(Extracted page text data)
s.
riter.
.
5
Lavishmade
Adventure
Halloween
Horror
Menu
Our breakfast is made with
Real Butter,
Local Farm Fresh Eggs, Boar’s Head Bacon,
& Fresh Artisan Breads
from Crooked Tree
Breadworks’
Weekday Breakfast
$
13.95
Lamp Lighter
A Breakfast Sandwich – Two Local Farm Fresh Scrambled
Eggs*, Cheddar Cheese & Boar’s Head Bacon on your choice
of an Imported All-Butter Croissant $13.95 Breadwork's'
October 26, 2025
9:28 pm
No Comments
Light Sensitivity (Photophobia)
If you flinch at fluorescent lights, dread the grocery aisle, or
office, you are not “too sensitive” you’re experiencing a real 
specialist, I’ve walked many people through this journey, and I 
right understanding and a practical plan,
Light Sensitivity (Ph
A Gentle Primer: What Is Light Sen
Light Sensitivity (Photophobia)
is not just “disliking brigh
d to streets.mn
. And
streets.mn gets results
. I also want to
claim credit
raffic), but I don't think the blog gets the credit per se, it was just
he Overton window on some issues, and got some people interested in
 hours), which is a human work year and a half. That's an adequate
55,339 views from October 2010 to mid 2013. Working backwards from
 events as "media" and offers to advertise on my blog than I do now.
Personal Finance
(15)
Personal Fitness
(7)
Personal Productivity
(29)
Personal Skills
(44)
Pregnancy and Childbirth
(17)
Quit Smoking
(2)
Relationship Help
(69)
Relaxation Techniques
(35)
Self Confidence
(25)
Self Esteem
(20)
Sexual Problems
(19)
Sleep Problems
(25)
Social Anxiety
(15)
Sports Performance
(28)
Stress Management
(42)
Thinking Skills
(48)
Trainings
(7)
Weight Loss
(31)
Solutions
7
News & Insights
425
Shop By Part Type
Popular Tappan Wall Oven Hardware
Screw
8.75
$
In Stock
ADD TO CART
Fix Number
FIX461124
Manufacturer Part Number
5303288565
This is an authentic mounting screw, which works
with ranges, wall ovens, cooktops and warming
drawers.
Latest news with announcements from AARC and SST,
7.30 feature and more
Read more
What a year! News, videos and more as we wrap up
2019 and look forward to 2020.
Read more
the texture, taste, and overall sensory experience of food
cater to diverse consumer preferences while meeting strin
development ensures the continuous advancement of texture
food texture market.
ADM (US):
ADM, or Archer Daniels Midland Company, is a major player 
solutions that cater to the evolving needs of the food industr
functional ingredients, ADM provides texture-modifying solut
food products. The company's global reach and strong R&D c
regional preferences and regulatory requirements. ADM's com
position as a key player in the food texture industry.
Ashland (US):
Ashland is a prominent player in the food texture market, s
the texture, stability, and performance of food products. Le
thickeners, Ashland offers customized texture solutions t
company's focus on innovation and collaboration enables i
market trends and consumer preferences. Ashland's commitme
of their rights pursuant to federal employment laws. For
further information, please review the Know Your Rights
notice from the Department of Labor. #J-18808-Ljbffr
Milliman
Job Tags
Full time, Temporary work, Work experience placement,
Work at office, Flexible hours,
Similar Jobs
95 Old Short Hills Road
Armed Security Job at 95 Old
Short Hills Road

* **PROBLEM TO SOLVE**:
Each of the lines above must appear again, unchanged.

* **RESULT OF THIS TASK**:
s.
riter.
.
5
Lavishmade
Adventure
Halloween
Horror
Menu
Our breakfast is made with
Real Butter,
Local Farm Fresh Eggs, Boar’s Head Bacon,
& Fresh Artisan Breads
from Crooked Tree
Breadworks’
Weekday Breakfast
$
13.95
Lamp Lighter
A Breakfast Sandwich – Two Local Farm Fresh Scrambled
Eggs*, Cheddar Cheese & Boar’s Head Bacon on your choice
of an Imported All-Butter Croissant $13.95 Breadwork's'
October 26, 2025
9:28 pm
No Comments
Light Sensitivity (Photophobia)
If you flinch at fluorescent lights, dread the grocery aisle, or
office, you are not “too sensitive” you’re experiencing a real 
specialist, I’ve walked many people through this journey, and I 
right understanding and a practical plan,
Light Sensitivity (Ph
A Gentle Primer: What Is Light Sen
Light Sensitivity (Photophobia)
is not just “disliking brigh
d to streets.mn
. And
streets.mn gets results
. I also want to
claim credit
raffic), but I don't think the blog gets the credit per se, it was just
he Overton window on some issues, and got some people interested in
 hours), which is a human work year and a half. That's an adequate
55,339 views from October 2010 to mid 2013. Working backwards from
 events as "media" and offers to advertise on my blog than I do now.
Personal Finance
(15)
Personal Fitness
(7)
Personal Productivity
(29)
Personal Skills
(44)
Pregnancy and Childbirth
(17)
Quit Smoking
(2)
Relationship Help
(69)
Relaxation Techniques
(35)
Self Confidence
(25)
Self Esteem
(20)
Sexual Problems
(19)
Sleep Problems
(25)
Social Anxiety
(15)
Sports Performance
(28)
Stress Management
(42)
Thinking Skills
(48)
Trainings
(7)
Weight Loss
(31)
Solutions
7
News & Insights
425
Shop By Part Type
Popular Tappan Wall Oven Hardware
Screw
8.75
$
In Stock
ADD TO CART
Fix Number
FIX461124
Manufacturer Part Number
5303288565
This is an authentic mounting screw, which works
with ranges, wall ovens, cooktops and warming
drawers.
Latest news with announcements from AARC and SST,
7.30 feature and more
Read more
What a year! News, videos and more as we wrap up
2019 and look forward to 2020.
Read more
the texture, taste, and overall sensory experience of food
cater to diverse consumer preferences while meeting strin
development ensures the continuous advancement of texture
food texture market.
ADM (US):
ADM, or Archer Daniels Midland Company, is a major player 
solutions that cater to the evolving needs of the food industr
functional ingredients, ADM provides texture-modifying solut
food products. The company's global reach and strong R&D c
regional preferences and regulatory requirements. ADM's com
position as a key player in the food texture industry.
Ashland (US):
Ashland is a prominent player in the food texture market, s
the texture, stability, and performance of food products. Le
thickeners, Ashland offers customized texture solutions t
company's focus on innovation and collaboration enables i
market trends and consumer preferences. Ashland's commitme
of their rights pursuant to federal employment laws. For
further information, please review the Know Your Rights
notice from the Department of Labor. #J-18808-Ljbffr
Milliman
Job Tags
Full time, Temporary work, Work experience placement,
Work at office, Flexible hours,
Similar Jobs
95 Old Short Hills Road
Armed Security Job at 95 Old
Short Hills Road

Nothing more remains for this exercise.